Przy -2°C dzieci zostają w salach. W Skandynawii to standard, u nas panika

Redakcja MamaDu
10 lutego 2025, 14:14 • 1 minuta czytania
W Polsce wystarczy lekki mróz, by dzieci zostawały zamknięte w przedszkolnych salach, podczas gdy w Skandynawii śpią na dworze nawet przy -10°C. Paradoks? Nie, raczej wygoda dorosłych, którzy wolą unikać zimowego ubierania maluchów, zamiast zadbać o ich zdrowie i odporność. Tymczasem to nie mróz szkodzi dzieciom, lecz brak ruchu i świeżego powietrza – pora skończyć z tą paniką.
-2°C i decyzja: dzieci zostają w salach. Naprawdę? 123rf
Więcej ciekawych artykułów znajdziesz na stronie głównej

Droga Redakcjo,

Od kilku dni codziennie słyszę to samo w przedszkolu: "Dzisiaj dzieci nie wychodziły na dwór, bo zimno". Wystarczy, że temperatura spadnie poniżej zera, a przedszkolne place zabaw pustoszeją. Moje dziecko wraca blade, rozdrażnione, a energii ma jakby więcej niż rano. Dlaczego? Bo spędziło cały dzień w zamkniętej sali, zamiast biegać po śniegu.
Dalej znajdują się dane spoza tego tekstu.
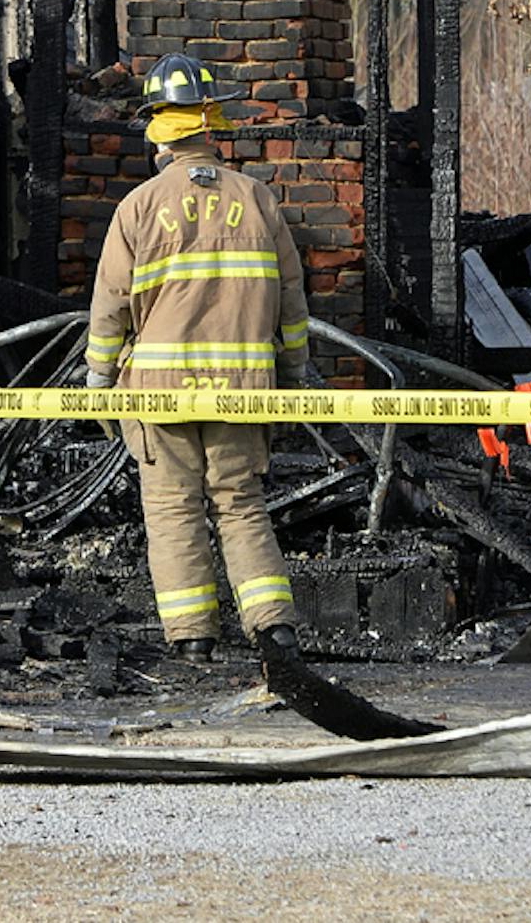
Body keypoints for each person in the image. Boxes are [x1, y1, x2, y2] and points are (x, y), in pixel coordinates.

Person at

Tymczasem w krajach skandynawskich dzieci nie tylko bawią się na mrozie – tam nikogo nie dziwi widok maluchów śpiących w wózkach na zewnątrz, nawet przy -10°C. Przedszkola kierują się zasadą: "Nie ma złej pogody, są tylko złe ubrania". U nas – panika.

Kto tu się boi zimna?

Wielu rodziców narzeka, że dzieci coraz częściej chorują, ale jednocześnie akceptuje to, że przez całą zimę ich przedszkolaki są trzymane w dusznych salach. Lekarze i pediatrzy alarmują – ruch na świeżym powietrzu wzmacnia odporność, dotlenia mózg i pomaga w koncentracji. Dziecko, które biega po śniegu, ma więcej energii do nauki, mniej się frustruje i lepiej śpi.

Więc skąd ten strach? Bo wychowawczyniom i opiekunom często po prostu się nie chce – ubieranie kilkunastu dzieci w kombinezony, czapki i rękawiczki trwa, wymaga cierpliwości i organizacji. Łatwiej powiedzieć: "Dzisiaj za zimno, zostajemy w sali". To nie dzieci boją się mrozu – to dorośli wybierają wygodę.

Zima nie szkodzi, brak ruchu tak

Nie chodzi o to, by maluchy marzły przez godzinę w śnieżnej zamieci. Ale krótkie spacery, zabawa na śniegu, nawet 15 minut na świeżym powietrzu – to minimum, które powinno być standardem. W przeciwnym razie dzieci całe miesiące spędzają w przegrzanych pomieszczeniach, bez kontaktu z naturą, co w efekcie osłabia ich odporność.

Jeśli w Skandynawii dzieci mogą spać na dworze, a w Niemczech funkcjonują leśne przedszkola, gdzie dzieci uczą się i bawią w naturze przez cały rok – dlaczego u nas -2°C urasta do rangi katastrofy?

Czas wyjść z tej bańki ciepła

Apeluję do przedszkoli: pozwólcie dzieciom oddychać. Nie chowajcie ich przed zimą, bo więcej szkody przynosi im brak ruchu niż mróz. Wystarczy odpowiedni ubiór – i odrobina chęci.

Bo to nie pogoda jest problemem. Problemem jest nasza panika.